Latent token extraction — the diffusion model (backbone unspecified, but works with video diffusion priors) produces latent tokens for each generated frame
Depth-guided back-projection — latent tokens are lifted from 2D frame coordinates into a 3D point cloud in latent space using a monocular depth estimator; no render-to-RGB step
Persistent 3D latent cache — points accumulate across frames as the camera moves, indexed by 3D position
Latent-space novel-view querying — to render a new viewpoint, the cache is queried by 3D position and warped directly into the target frame's latent coordinates; the warped latents condition the next diffusion denoising step
No pixel-space round trip — the framework never decodes to RGB for memory operations, preserving the rich features of the learned representation

The design exploits a key insight: the diffusion latent space already carries geometric prior from training, so 3D consistency can be maintained inside the latents rather than imposed from an external point-cloud module.

Key Results

10.57× faster end-to-end video generation vs. explicit 3D memory baselines
55× reduction in memory footprint for the spatial memory module
State-of-the-art on WorldScore (composite world-model generation benchmark)
Strong reconstruction on RealEstate10K — competitive with explicit 3D methods while staying in latent space

Limitations and Future Work

Depth estimator quality caps back-projection accuracy; errors compound over long rollouts
Latent-space warping is bounded by the diffusion backbone's geometric prior — non-rigid scenes and large camera excursions remain hard
The 55× memory reduction is relative to explicit 3D baselines; absolute memory still grows with trajectory length, so cache compression / eviction policies are a clear next step

Relevance to Patrick's Research

Mirage directly attacks the central efficiency bottleneck of 3D-consistent video world models: the pixel-space round trip.
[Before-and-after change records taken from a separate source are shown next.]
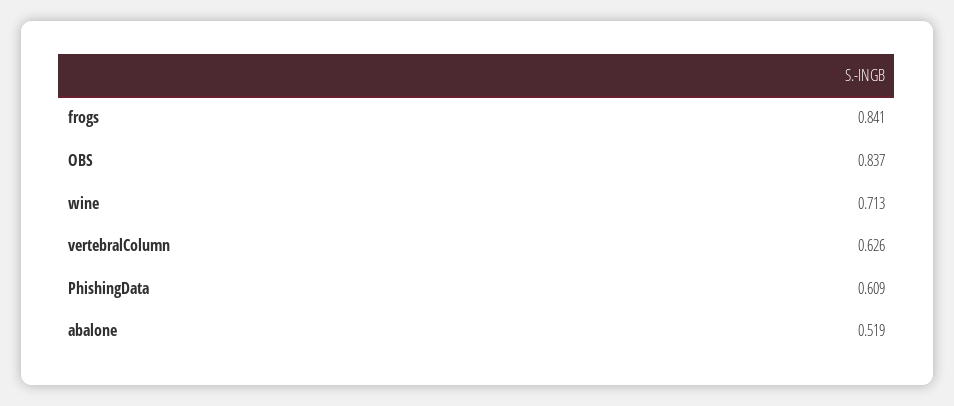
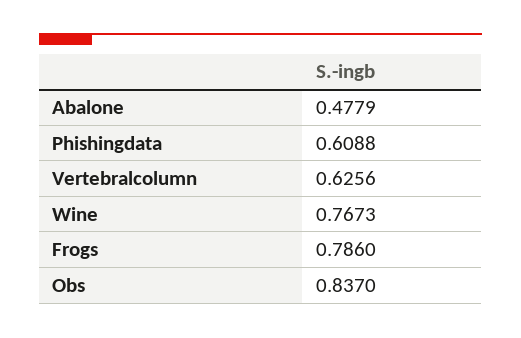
  {
-   "frogs": 0.841,
+   "frogs": 0.786,
    "OBS": 0.837,
-   "wine": 0.713,
+   "wine": 0.7673,
    "vertebralColumn": 0.6256,
    "PhishingData": 0.6088,
-   "abalone": 0.519
+   "abalone": 0.4779
  }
For anyone tracking the Genie/Sora/WAN-class of video world models, the 10.57× speedup and 55× memory win are the kind of numbers that change deployment economics. The core idea — that the diffusion latent already has 3D prior baked in, so memory should live there too — is conceptually aligned with the JEPA philosophy of "predict in representation space, never decode." Worth tracking whether this generalizes to interactive game-environment rollouts where long-horizon cache growth dominates.